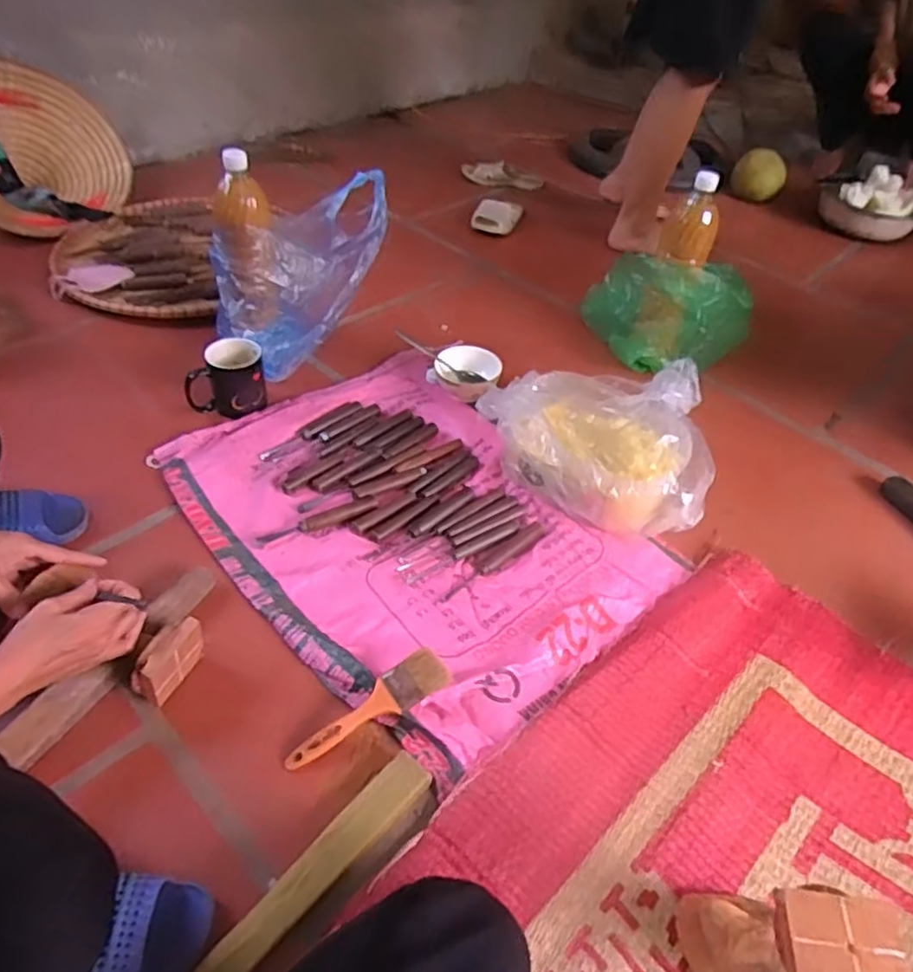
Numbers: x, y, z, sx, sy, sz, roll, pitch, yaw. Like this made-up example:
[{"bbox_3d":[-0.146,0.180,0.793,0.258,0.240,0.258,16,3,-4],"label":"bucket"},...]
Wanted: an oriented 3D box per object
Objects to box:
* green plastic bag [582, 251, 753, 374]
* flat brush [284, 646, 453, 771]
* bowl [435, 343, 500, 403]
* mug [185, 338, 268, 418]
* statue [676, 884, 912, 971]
++++++++
• ASSIGNMENT
Each line above is to be duplicated exactly, and the pictures are to be omitted.

• EXERCISE RESPONSE
Numbers: x, y, z, sx, sy, sz, roll, pitch, yaw. Like this made-up example:
[{"bbox_3d":[-0.146,0.180,0.793,0.258,0.240,0.258,16,3,-4],"label":"bucket"},...]
Wanted: an oriented 3D box per object
Objects to box:
* green plastic bag [582, 251, 753, 374]
* flat brush [284, 646, 453, 771]
* bowl [435, 343, 500, 403]
* mug [185, 338, 268, 418]
* statue [676, 884, 912, 971]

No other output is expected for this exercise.